Amazon on lookout for more Irish wind farms following third acquisition

Rather than buying the actual windfarm infrastructure, Amazon is buying the energy produced by them and is the sole user
Amazon on lookout for more Irish wind farms following third acquisition

Internet giant Amazon is on the lookout for more Irish windfarms after announcing its third such acquisition aimed at supplying its data centres in Ireland with renewable energy.

Rather than buying the actual windfarm infrastructure, Amazon is buying the energy produced by them and is the sole user. 

It aims to power its Irish-based Amazon Web Services – or AWS – data centres 100% by renewable energy means.

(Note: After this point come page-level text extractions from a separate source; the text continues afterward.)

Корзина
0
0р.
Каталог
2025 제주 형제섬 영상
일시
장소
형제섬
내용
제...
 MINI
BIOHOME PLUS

Amazon has bought the energy output of the 115-megawatt Ardderroo windfarm in Galway, which will be operational by 2022. Last year Amazon made a similar acquisition in Esk, Co Cork; and at Meenbog in Co Donegal. 

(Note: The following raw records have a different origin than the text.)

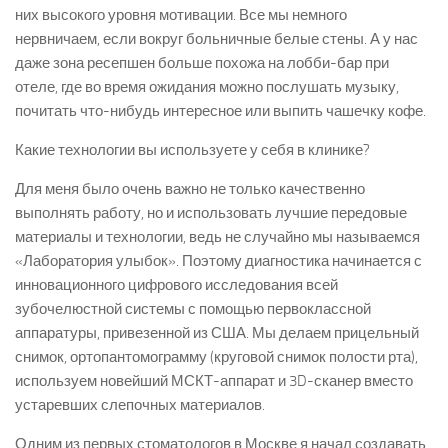
них высокого уровня мотивации. Все мы немного
нервничаем, если вокруг больничные белые стены. А у нас
даже зона ресепшен больше похожа на лобби-бар при
отеле, где во время ожидания можно послушать музыку,
почитать что-нибудь интересное или выпить чашечку кофе.
Какие технологии вы используете у себя в клинике?
Для меня было очень важно не только качественно
выполнять работу, но и использовать лучшие передовые
материалы и технологии, ведь не случайно мы называемся
«Лаборатория улыбок». Поэтому диагностика начинается с
инновационного цифрового исследования всей
зубочелюстной системы с помощью первоклассной
аппаратуры, привезенной из США. Мы делаем прицельный
снимок, ортопантомограмму (круговой снимок полости рта),
используем новейший МСКТ-аппарат и 3D-сканер вместо
устаревших слепочных материалов.
Одним из первых стоматологов в Москве я начал создавать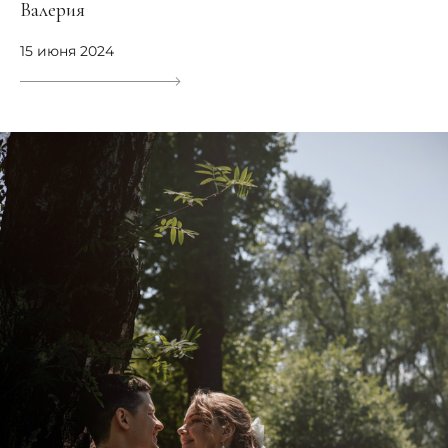
Валерия
15 июня 2024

The Cork windfarm is due to be operational next month, with the Donegal project operational in early 2022. As with those deals, no financial details of the Galway acquisition have been disclosed.

Amazon said more such acquisitions are likely in order to reach its 100% renewables goal. Once the current projects are operational, Amazon will be the largest single corporate buyer of renewable energy in Ireland.

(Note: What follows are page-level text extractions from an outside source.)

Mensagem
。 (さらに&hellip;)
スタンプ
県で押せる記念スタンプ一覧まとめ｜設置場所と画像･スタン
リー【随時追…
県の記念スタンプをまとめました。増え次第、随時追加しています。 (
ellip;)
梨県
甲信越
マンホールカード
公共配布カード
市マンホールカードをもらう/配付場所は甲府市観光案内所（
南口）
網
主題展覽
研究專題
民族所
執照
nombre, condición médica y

Through clean energy and water conservation projects, Amazon said it is committed to operating environmentally-friendly and sustainable data centres in Ireland.

“We’re not only investing in renewable energy to build a sustainable business in Ireland – we’re also innovating to preserve water. Water is a precious resource, that we’re committed to conserving and reusing where possible,” the company said.

“To reduce both the energy and water we use in our Irish data centres, we use direct evaporative cooling systems, which predominately utilises outside air to cool our servers. This means that for more than 95% of the year we use no water to cool our data centres in Ireland. For the few hot days Ireland does see, we use a minimal amount of water to cool the air that removes heat from our servers,” it said.